I moved the LUT code into the TMR0 ISR and set that timer to go about as fast as possible. This didn't quite work because it seems the interrupt was tripping again before the ISR actually finished. No problem, I'll just pause the timer and disable interrupts at the start of the ISR and put them back at the end. Timekeeping is a little off but at least it is regular.

But... now the logic in the main loop doesn't seem to be running, or at least it is running very, very slowly. Why? Well when the ISR is running the main loop is paused and resumes when the ISR finishes, but this ISR is taking long enough that it usually triggers again almost immediately after returning. The main loop includes a NOP-based delay loop for simple button debouncing, so a loop that previously took 2ms to iterate now takes several minutes. I could slow down the TMR0 period so the ISR triggers less often, but if I slow it down enough to make a real difference my DAC update rate is WAY too slow. So maybe I can make the ISR faster? Why is it slow? Within the ISR I check a "mode" variable with an IF statement, then copy the value from the appropriate LUT array into the DAC's output register. And there's where it hangs. When I write directly to the DAC out register the CPU appears to hang out on that instruction for the DAC's settling time, way too long. If I read the ADC's input register it takes even longer!

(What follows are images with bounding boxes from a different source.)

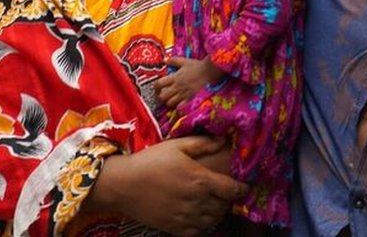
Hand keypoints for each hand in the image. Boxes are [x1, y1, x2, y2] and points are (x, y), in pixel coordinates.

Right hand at [87, 135, 245, 234]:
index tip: (243, 186)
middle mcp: (197, 201)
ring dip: (217, 213)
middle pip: (225, 207)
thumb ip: (202, 143)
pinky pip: (198, 232)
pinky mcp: (175, 228)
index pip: (233, 189)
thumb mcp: (176, 146)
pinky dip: (203, 226)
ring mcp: (186, 217)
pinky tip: (198, 216)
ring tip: (213, 204)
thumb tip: (223, 139)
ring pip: (213, 221)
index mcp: (201, 180)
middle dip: (229, 201)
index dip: (242, 188)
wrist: (123, 184)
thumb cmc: (150, 161)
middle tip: (225, 193)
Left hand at [157, 57, 225, 108]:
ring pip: (170, 103)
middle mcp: (177, 87)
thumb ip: (173, 60)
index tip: (157, 86)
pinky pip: (180, 106)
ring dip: (168, 101)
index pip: (159, 84)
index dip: (156, 86)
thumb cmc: (196, 66)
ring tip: (169, 98)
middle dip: (160, 95)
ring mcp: (183, 93)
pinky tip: (177, 102)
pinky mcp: (190, 98)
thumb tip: (164, 59)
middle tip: (162, 93)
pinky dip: (177, 105)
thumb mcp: (184, 61)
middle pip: (163, 96)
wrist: (208, 72)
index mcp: (175, 77)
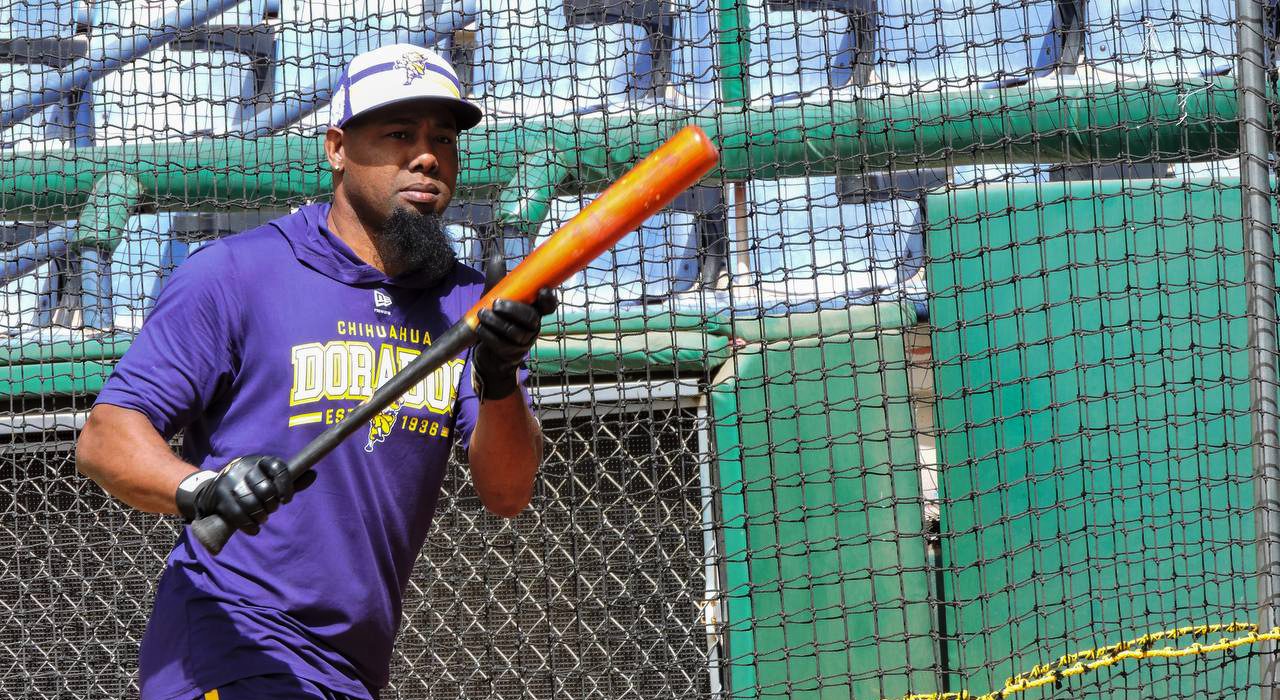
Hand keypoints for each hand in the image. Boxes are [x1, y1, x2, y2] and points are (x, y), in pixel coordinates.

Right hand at [175, 455, 314, 533]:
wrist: (211, 490)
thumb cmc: (249, 485)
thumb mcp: (269, 478)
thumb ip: (291, 479)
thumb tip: (314, 473)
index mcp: (260, 461)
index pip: (279, 467)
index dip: (286, 485)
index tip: (286, 499)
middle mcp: (244, 468)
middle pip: (266, 489)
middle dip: (272, 504)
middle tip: (270, 509)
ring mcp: (230, 482)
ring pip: (252, 503)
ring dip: (261, 516)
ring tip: (262, 518)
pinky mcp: (220, 497)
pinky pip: (238, 515)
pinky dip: (249, 526)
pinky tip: (254, 529)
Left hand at [472, 289, 556, 400]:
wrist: (488, 354)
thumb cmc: (495, 321)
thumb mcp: (495, 298)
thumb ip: (498, 281)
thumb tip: (497, 256)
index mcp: (533, 311)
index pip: (549, 306)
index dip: (549, 298)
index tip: (542, 290)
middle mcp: (532, 327)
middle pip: (531, 319)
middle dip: (514, 310)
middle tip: (496, 304)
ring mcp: (523, 343)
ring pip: (514, 332)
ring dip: (496, 322)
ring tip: (482, 314)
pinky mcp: (510, 355)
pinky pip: (501, 344)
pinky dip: (488, 335)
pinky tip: (480, 328)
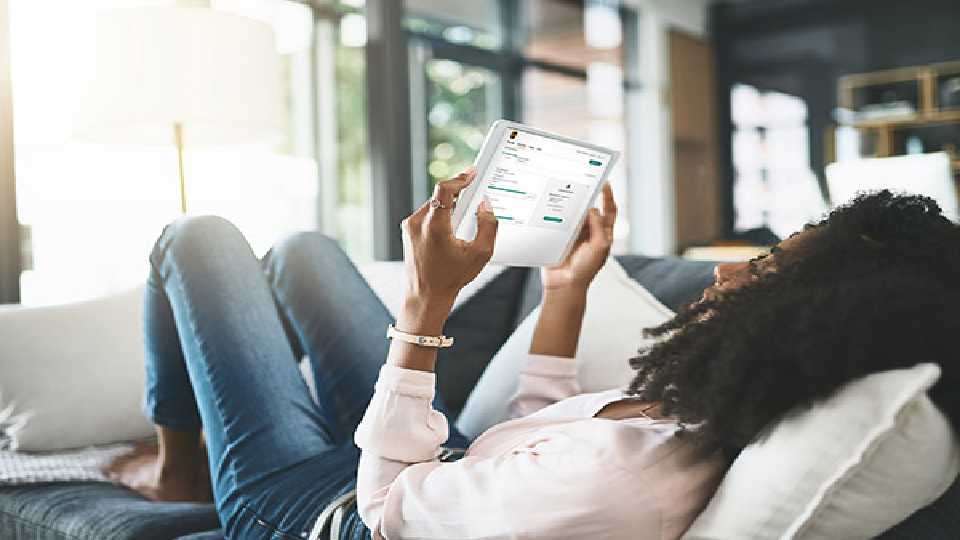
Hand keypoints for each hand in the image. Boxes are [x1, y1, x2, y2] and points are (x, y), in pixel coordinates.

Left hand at [400, 168, 498, 309]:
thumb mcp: (480, 254)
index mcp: (434, 226)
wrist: (425, 296)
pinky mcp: (407, 231)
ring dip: (448, 206)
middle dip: (458, 193)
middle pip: (440, 196)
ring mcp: (410, 227)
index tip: (471, 173)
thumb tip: (485, 206)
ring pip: (432, 205)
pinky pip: (426, 214)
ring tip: (463, 216)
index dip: (460, 178)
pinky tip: (450, 227)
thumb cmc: (451, 278)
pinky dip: (439, 215)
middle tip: (474, 192)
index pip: (444, 189)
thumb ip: (488, 225)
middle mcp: (418, 223)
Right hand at [541, 182, 616, 290]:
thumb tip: (593, 209)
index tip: (605, 183)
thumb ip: (598, 227)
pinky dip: (557, 214)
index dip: (608, 196)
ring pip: (573, 213)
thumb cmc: (585, 270)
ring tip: (567, 196)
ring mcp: (574, 233)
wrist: (564, 285)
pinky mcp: (560, 236)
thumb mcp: (599, 247)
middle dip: (586, 197)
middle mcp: (589, 231)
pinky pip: (559, 220)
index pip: (609, 210)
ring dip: (571, 206)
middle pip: (589, 208)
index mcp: (603, 234)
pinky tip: (554, 209)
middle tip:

 I need to eliminate this, but how?

Let's try DMA

Confession time: I've never used DMA before. I've read about it, I understand it in theory, but never actually used it in a project. The principle is pretty simple, a peripheral in the MCU is triggered by something and copies data from one region of memory to another, and that memory can be RAM or a peripheral's register. It is the closest thing you can get to async programming on a single-core processor.

So I already have TMR0 configured to be nice and fast, so I set up DMA channel 0 to copy a single byte from a general purpose register (GPR) to the DAC's output register every time TMR0's interrupt triggers. I removed my TMR0 ISR and moved the LUT logic back into the main loop. Incredibly, I can let the main loop run as fast as it can and the DAC output keep s up without slowing it down! Well, not to slow. If I speed up TMR0 enough the main loop starts running noticeably slower so there's a tiny bit of overhead whenever the DMA is triggered, but an order of magnitude less than before.

Next step is reading the ADC. This time I configured DMA channel 1 to copy two bytes from the ADC's input register to a GPR. The ADC takes a bit longer than the DAC, and frankly I don't need to read the ADC nearly as often as the DAC. Every 100ms is plenty fast! I configured TMR1 to trigger every 100ms and now I had zero-overhead ADC reads!

This is a pretty big step forward. For testing, I set the ADC's value to adjust the rate of advancing the LUT's index for a primitive frequency control. I am able to hit over 5kHz before the sine wave is too aliased, 500% of my target frequency!

Next step is going to be the analog parts, figuring out how to interface a 3.3v MCU to Eurorack voltage levels.